(ASSIGNMENT):
Can you print out every line of text in the listing below, word for word, and leave the pictures out of your answer?

(RECORDED DATA):

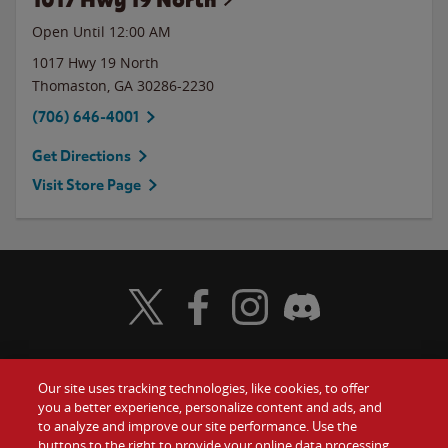
Open Until 12:00 AM
1017 Hwy 19 North
Thomaston
,
GA
30286-2230
(706) 646-4001
Get Directions
Visit Store Page
Visit Wendy's Twitter
Visit Wendy's Facebook
Visit Wendy's Instagram
Visit Wendy's Discord
Our site uses tracking technologies, like cookies, to offer
Food
you a better experience, personalize content and ads, and
Gift Cards
to analyze and improve our site performance. Use the
buttons to the right to provide your online data processing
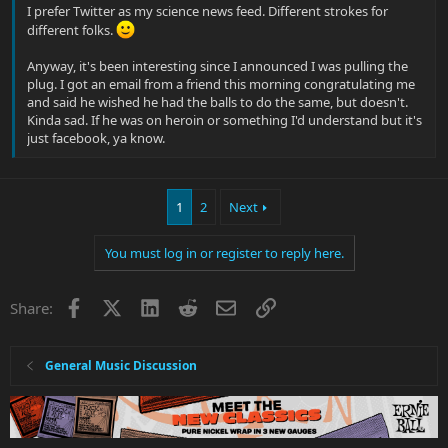
I prefer Twitter as my science news feed. Different strokes for
different folks.
Anyway, it's been interesting since I announced I was pulling the
plug. I got an email from a friend this morning congratulating me
and said he wished he had the balls to do the same, but doesn't.
Kinda sad. If he was on heroin or something I'd understand but it's
just facebook, ya know.
1
2
Next
You must log in or register to reply here.
Facebook
X
LinkedIn
Reddit
Email
Link
Share:
General Music Discussion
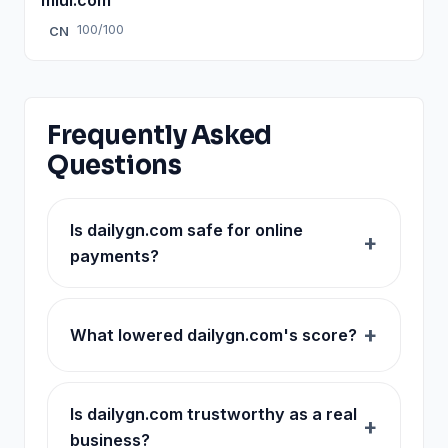
100/100
CN
Frequently Asked
Questions
Is dailygn.com safe for online
payments?
What lowered dailygn.com's score?
Is dailygn.com trustworthy as a real
business?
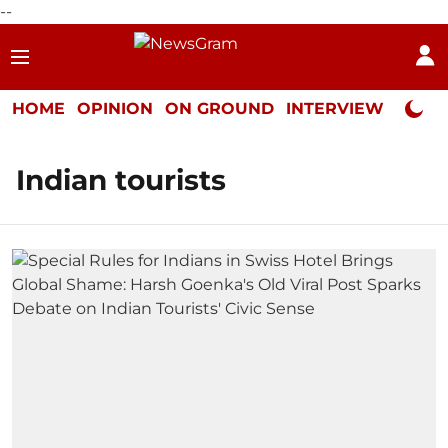
--
HOME
OPINION
ON GROUND
INTERVIEW
Neta P
Indian tourists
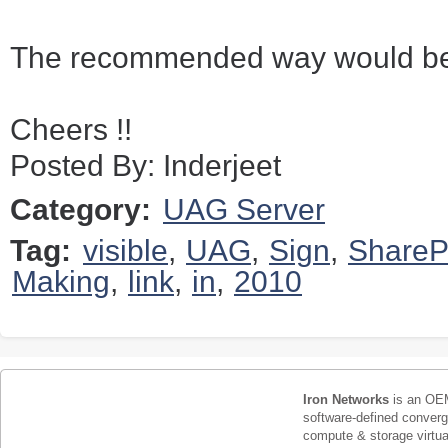
The recommended way would be 
Cheers !!
Posted By: Inderjeet
Category:
UAG Server
Tag:
visible
,
UAG
,
Sign
,
ShareP
Making
,
link
,
in
,
2010
Iron Networks
is an OEM
software-defined conver
compute & storage virtua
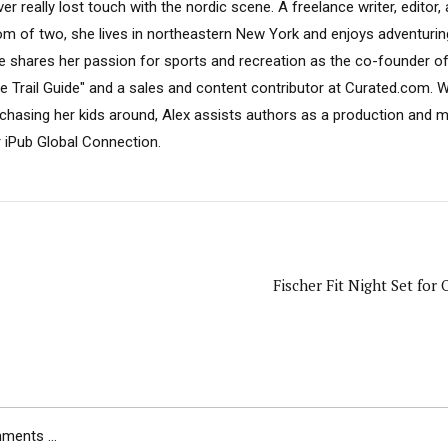
er really lost touch with the nordic scene. A freelance writer, editor
m of two, she lives in northeastern New York and enjoys adventuring
e shares her passion for sports and recreation as the co-founder o
ke Trail Guide" and a sales and content contributor at Curated.com. W
 chasing her kids around, Alex assists authors as a production and 
r iPub Global Connection.
Fischer Fit Night Set for 
ents ...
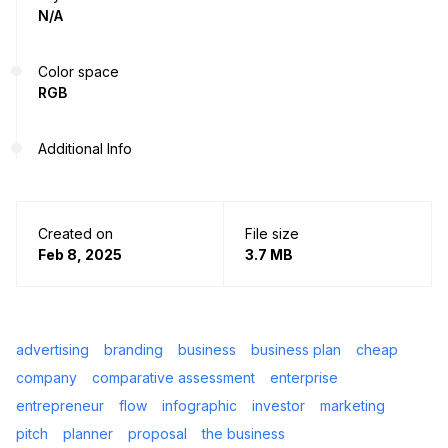
N/A
Color space
RGB
Additional Info
Created on
File size
Feb 8, 2025
3.7 MB
advertising
branding
business
business plan
cheap
company
comparative assessment
enterprise
entrepreneur
flow
infographic
investor
marketing
pitch
planner
proposal
the business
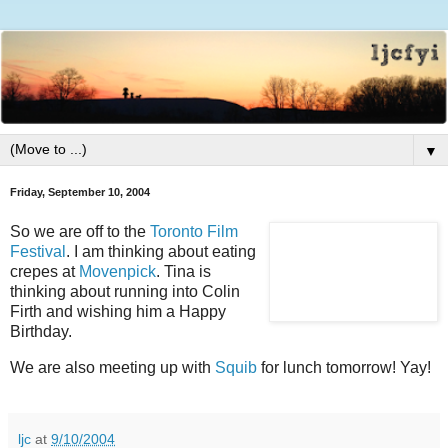
▼
Friday, September 10, 2004
So we are off to the
Toronto Film
Festival
. I am thinking about eating
crepes at
Movenpick
. Tina is
thinking about running into Colin
Firth and wishing him a Happy
Birthday.
We are also meeting up with
Squib
for lunch tomorrow! Yay!
ljc
at
9/10/2004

(ANSWER FOR THE TASK):
Open Until 12:00 AM
1017 Hwy 19 North
Thomaston
,
GA
30286-2230
(706) 646-4001
Get Directions
Visit Store Page
Visit Wendy's Twitter
Visit Wendy's Facebook
Visit Wendy's Instagram
Visit Wendy's Discord
Our site uses tracking technologies, like cookies, to offer
Food
you a better experience, personalize content and ads, and
Gift Cards
to analyze and improve our site performance. Use the
buttons to the right to provide your online data processing
I prefer Twitter as my science news feed. Different strokes for
different folks.
Anyway, it's been interesting since I announced I was pulling the
plug. I got an email from a friend this morning congratulating me
and said he wished he had the balls to do the same, but doesn't.
Kinda sad. If he was on heroin or something I'd understand but it's
just facebook, ya know.
1
2
Next
You must log in or register to reply here.
Facebook
X
LinkedIn
Reddit
Email
Link
Share:
General Music Discussion
100/100
CN
Frequently Asked
Questions
Is dailygn.com safe for online
payments?
What lowered dailygn.com's score?
Is dailygn.com trustworthy as a real
business?
--
HOME
OPINION
ON GROUND
INTERVIEW
Neta P
Indian tourists
The recommended way would be 
Cheers !!
Posted By: Inderjeet
Category:
UAG Server
Tag:
visible
,
UAG
,
Sign
,
ShareP
Making
,
link
,
in
,
2010
Iron Networks
is an OEM
software-defined conver
compute & storage virtua
er really lost touch with the nordic scene. A freelance writer, editor
m of two, she lives in northeastern New York and enjoys adventuring
e shares her passion for sports and recreation as the co-founder o
ke Trail Guide" and a sales and content contributor at Curated.com. W
 chasing her kids around, Alex assists authors as a production and 
r iPub Global Connection.
Fischer Fit Night Set for 
ents ...
N/A
Color space
RGB
Additional Info
Created on
File size
Feb 8, 2025
3.7 MB
advertising
branding
business
business plan
cheap
company
comparative assessment
enterprise
entrepreneur
flow
infographic
investor
marketing
pitch
planner
proposal
the business
▼
Friday, September 10, 2004
So we are off to the
Toronto Film
Festival
. I am thinking about eating
crepes at
Movenpick
. Tina is
thinking about running into Colin
Firth and wishing him a Happy
Birthday.
We are also meeting up with
Squib
for lunch tomorrow! Yay!
ljc
at
9/10/2004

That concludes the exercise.